● **Exercise**: In the material below, find the line with "[487,527,546,540] on-site -> (396, 602) none" and the line with "(1052, 168) none", then output both and every line between them exactly, omitting pictures.

● **Material supplied**:
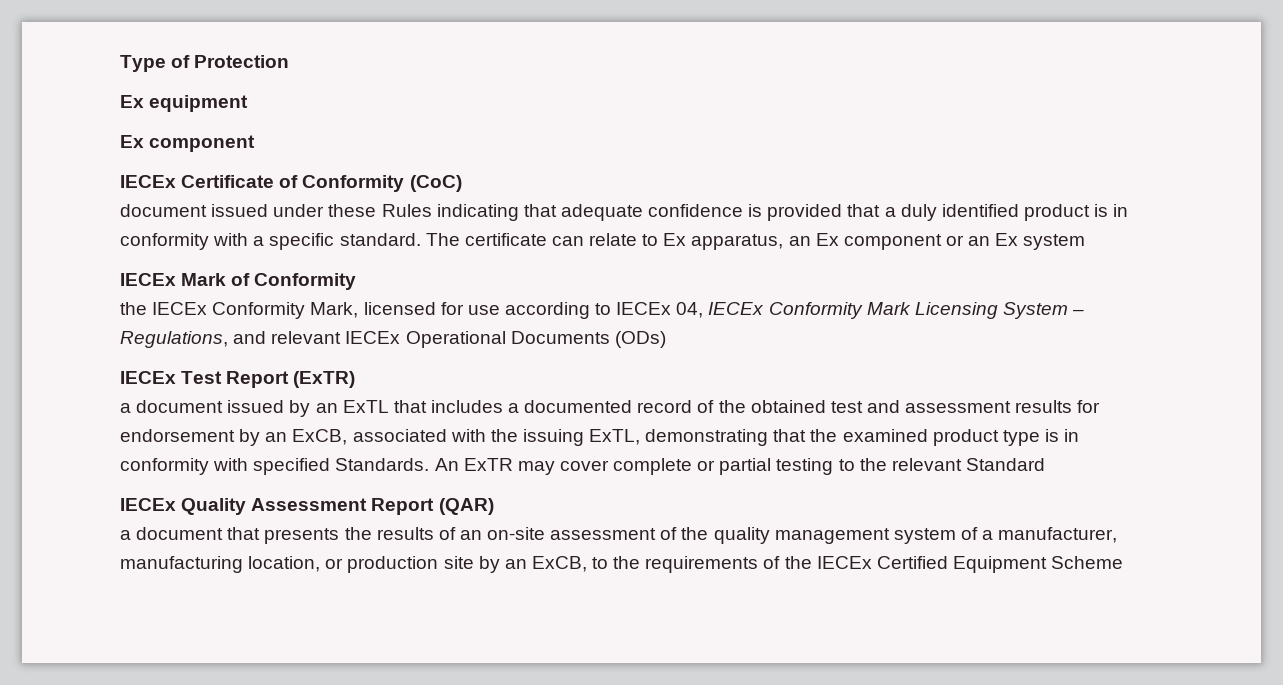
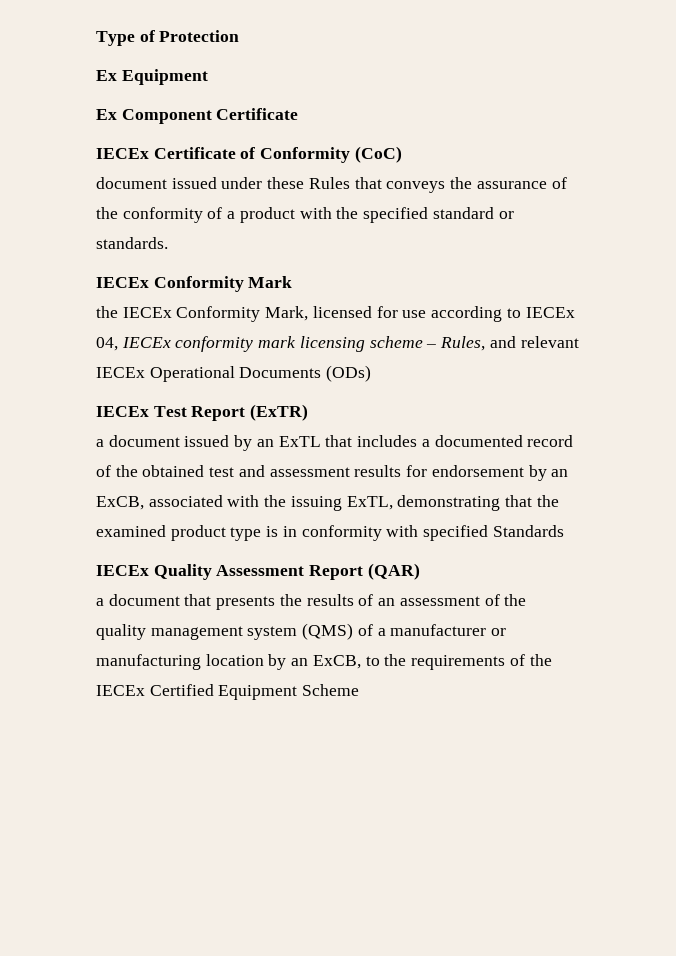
[149,95,249,112] [120,135,256,152] equipment // Ex component -> [121,69,208,85] [96,108,299,124] Equipment // Ex Component Certificate
[436,204,1129,221] [120,233,1086,250] [120,273,357,290] indicating that adequate confidence is provided that a duly identified product is in conformity with a specific standard. The certificate can relate to Ex apparatus, an Ex component or an Ex system // IECEx Mark of Conformity -> [354,177,567,193] [96,207,514,223] [96,237,168,249] [96,276,293,292] that conveys the assurance of the conformity of a product with the specified standard or standards. // IECEx Conformity Mark
[768,302,1085,319] [120,331,228,348] Conformity Mark Licensing System – Regulations, -> [175,336,486,352] conformity mark licensing scheme – Rules,
[335,458,1045,475] Standards. An ExTR may cover complete or partial testing to the relevant Standard -> [492,525,564,537] Standards
[487,527,546,540] on-site -> (396, 602) none
[960,527,1118,543] [120,556,474,573] of a manufacturer, manufacturing location, or production site -> [302,623,507,640] [96,654,264,670] (QMS) of a manufacturer or manufacturing location

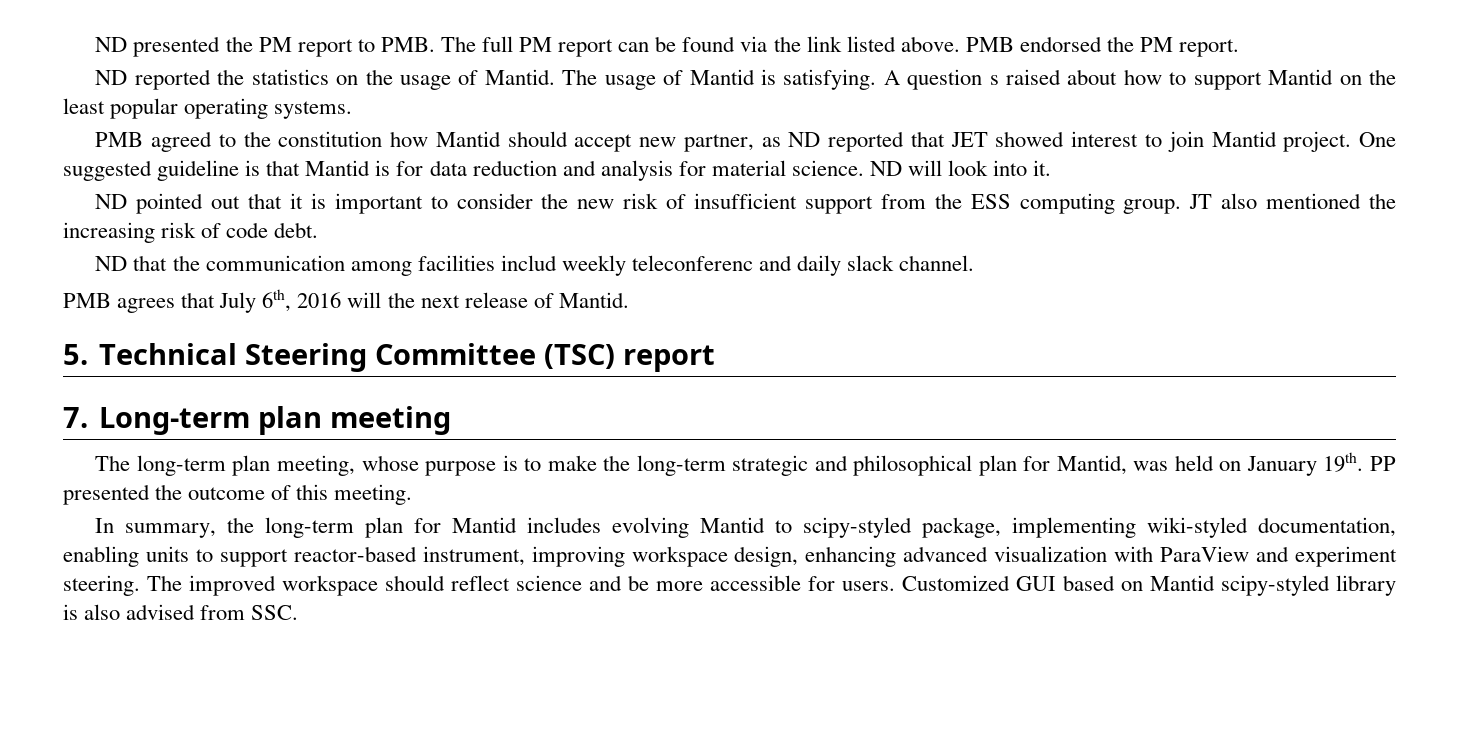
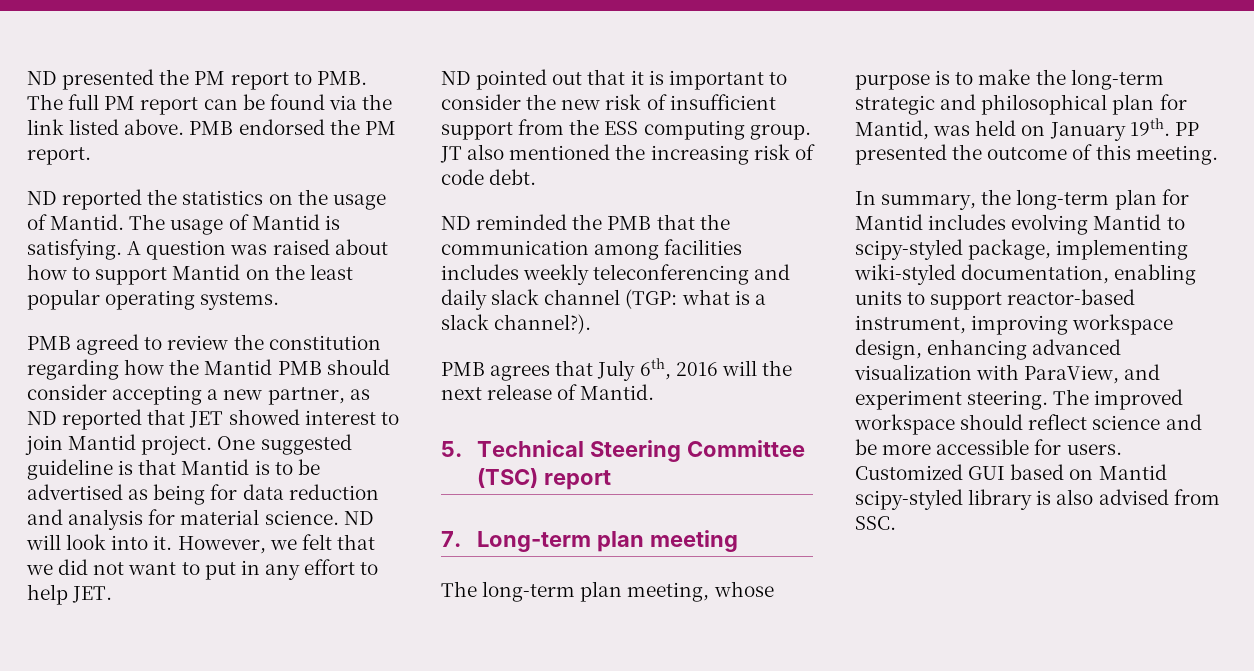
[989,75,999,85] s -> [230,244,268,255] was
(236, 140) none -> [167,335,229,350] review
[390,131,633,152] how Mantid should accept -> [27,359,390,380] [27,384,219,405] regarding how the Mantid PMB should consider accepting a
(391, 168) none -> [274,459,320,475] [27,484,206,505] to be advertised as being
(1052, 168) none -> [177,534,375,554] [26,559,379,580] [27,584,113,605] However, we felt that we did not want to put in any effort to help JET.
(128, 263) none -> [476,214,652,230] reminded the PMB
[500,255,975,276] includ weekly teleconferenc and daily slack channel. -> [441,264,791,285] [441,289,766,310] [441,314,592,334] includes weekly teleconferencing and daily slack channel (TGP: what is a slack channel?).
[1160,546,1250,562] ParaView -> [1024,365,1120,384] ParaView,

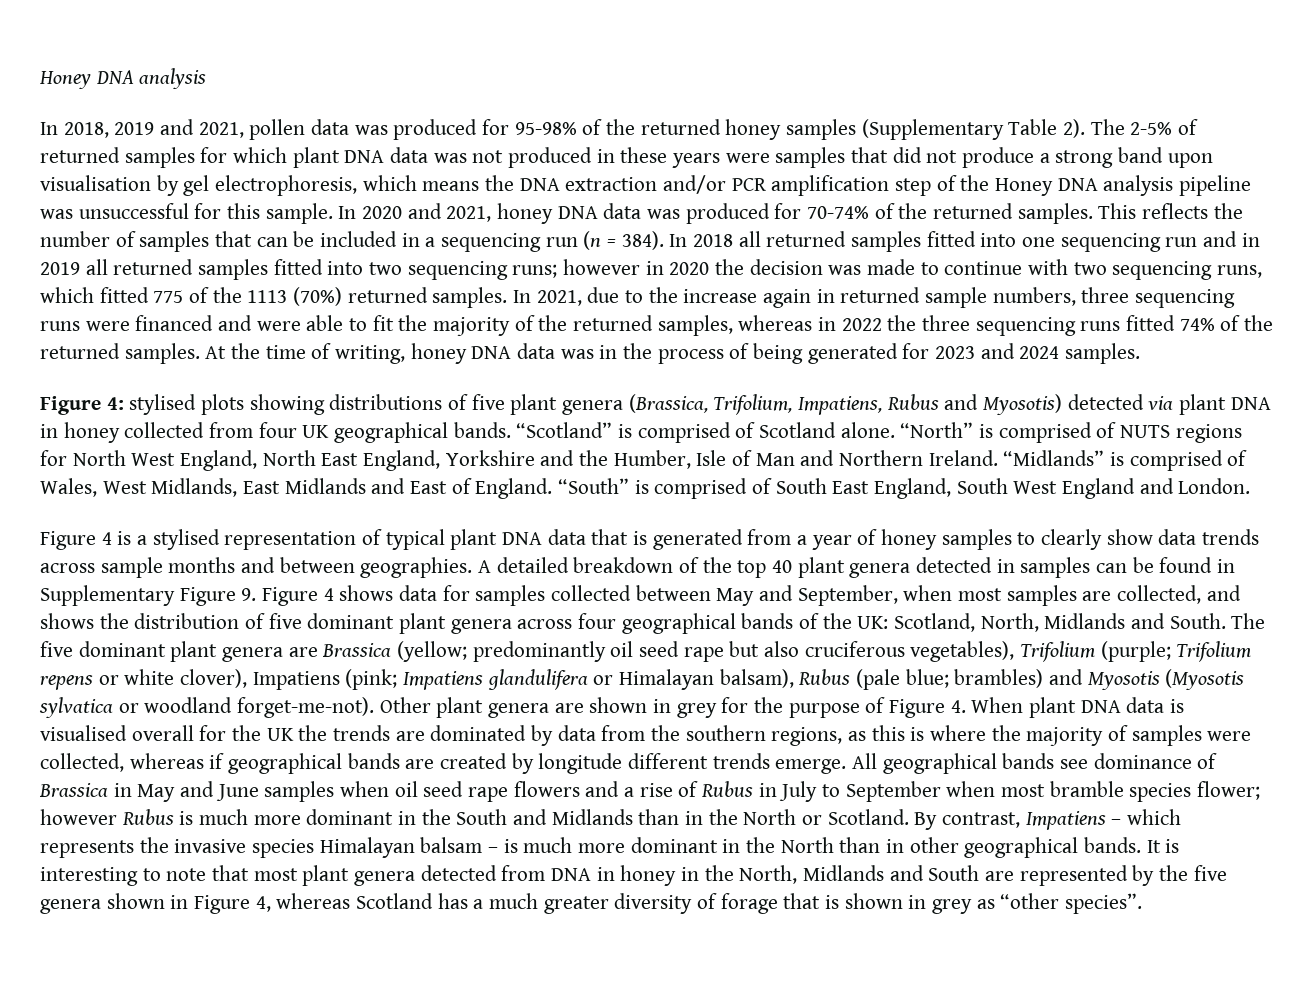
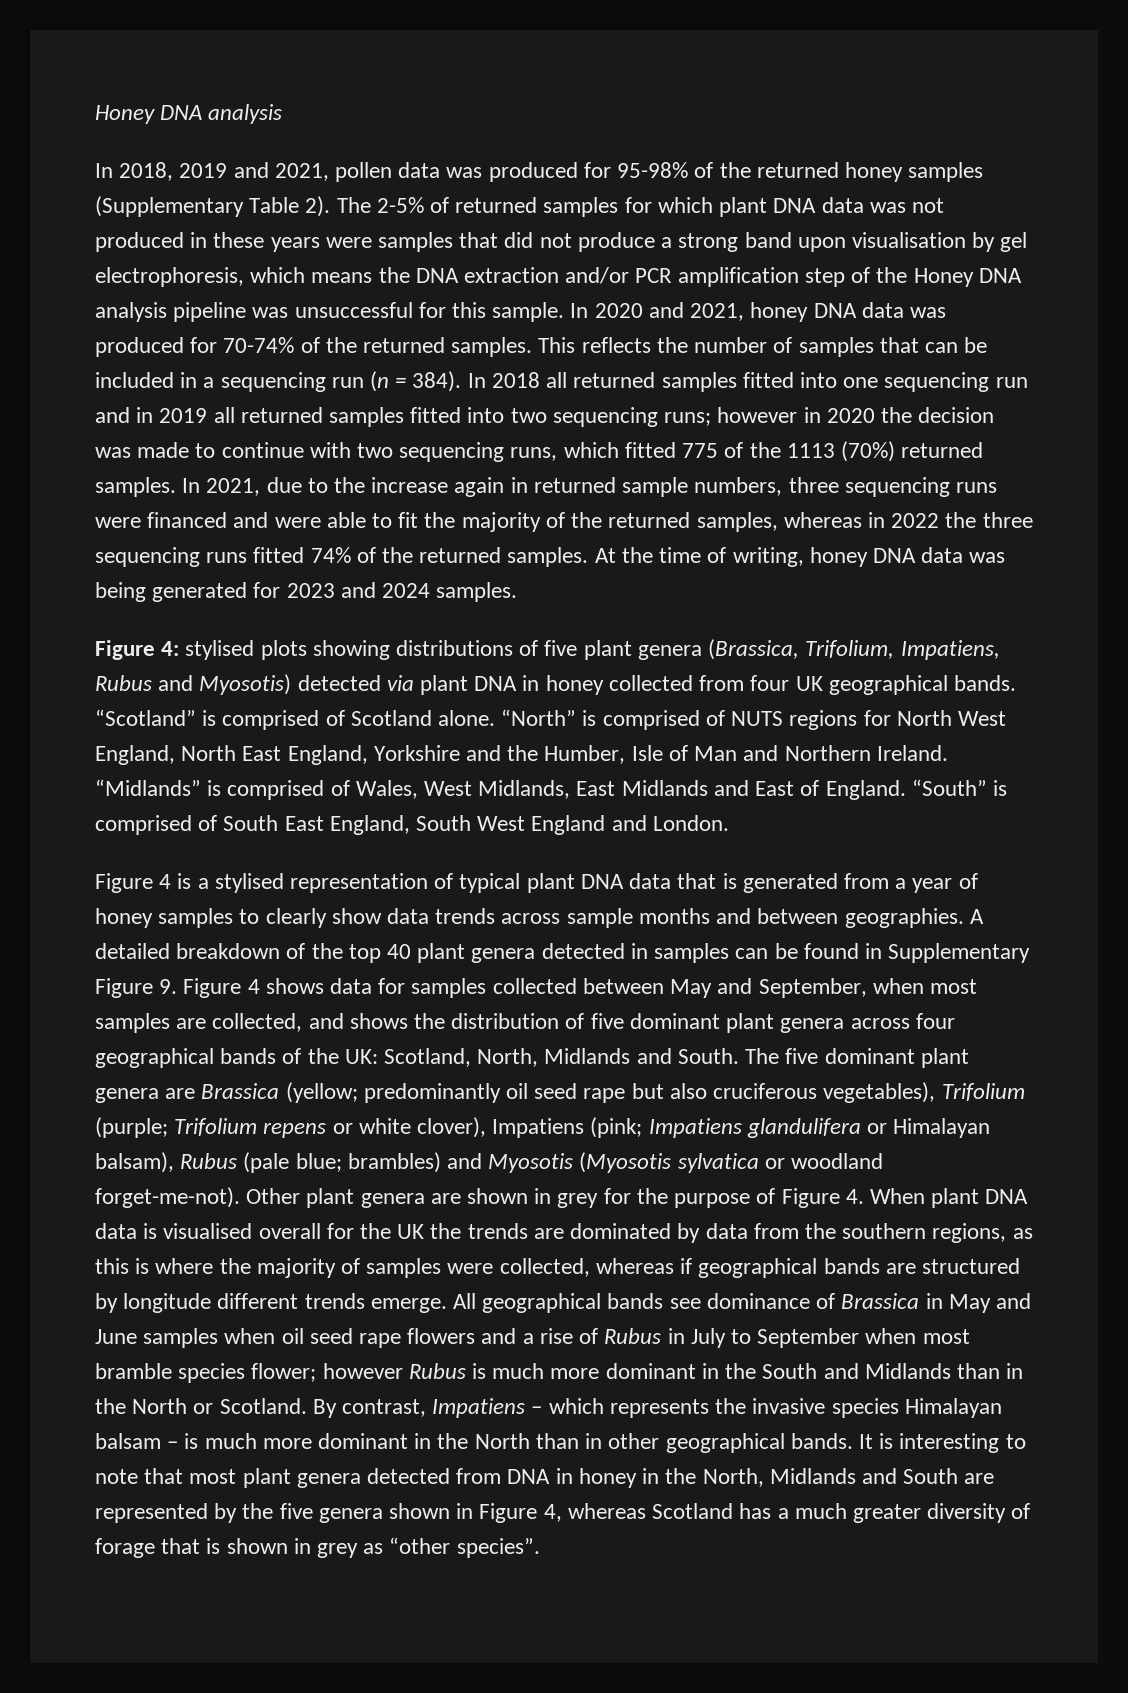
[599,343,750,364] in the process of -> (1006, 557) none
[440,753,508,769] created -> [921,1258,1020,1274] structured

● **Written response**:
[487,527,546,540] on-site -> (396, 602) none
[960,527,1118,543] [120,556,474,573] of a manufacturer, manufacturing location, or production site -> [302,623,507,640] [96,654,264,670] (QMS) of a manufacturer or manufacturing location

[989,75,999,85] s -> [230,244,268,255] was
(236, 140) none -> [167,335,229,350] review
[390,131,633,152] how Mantid should accept -> [27,359,390,380] [27,384,219,405] regarding how the Mantid PMB should consider accepting a
(391, 168) none -> [274,459,320,475] [27,484,206,505] to be advertised as being
(1052, 168) none -> [177,534,375,554] [26,559,379,580] [27,584,113,605] However, we felt that we did not want to put in any effort to help JET.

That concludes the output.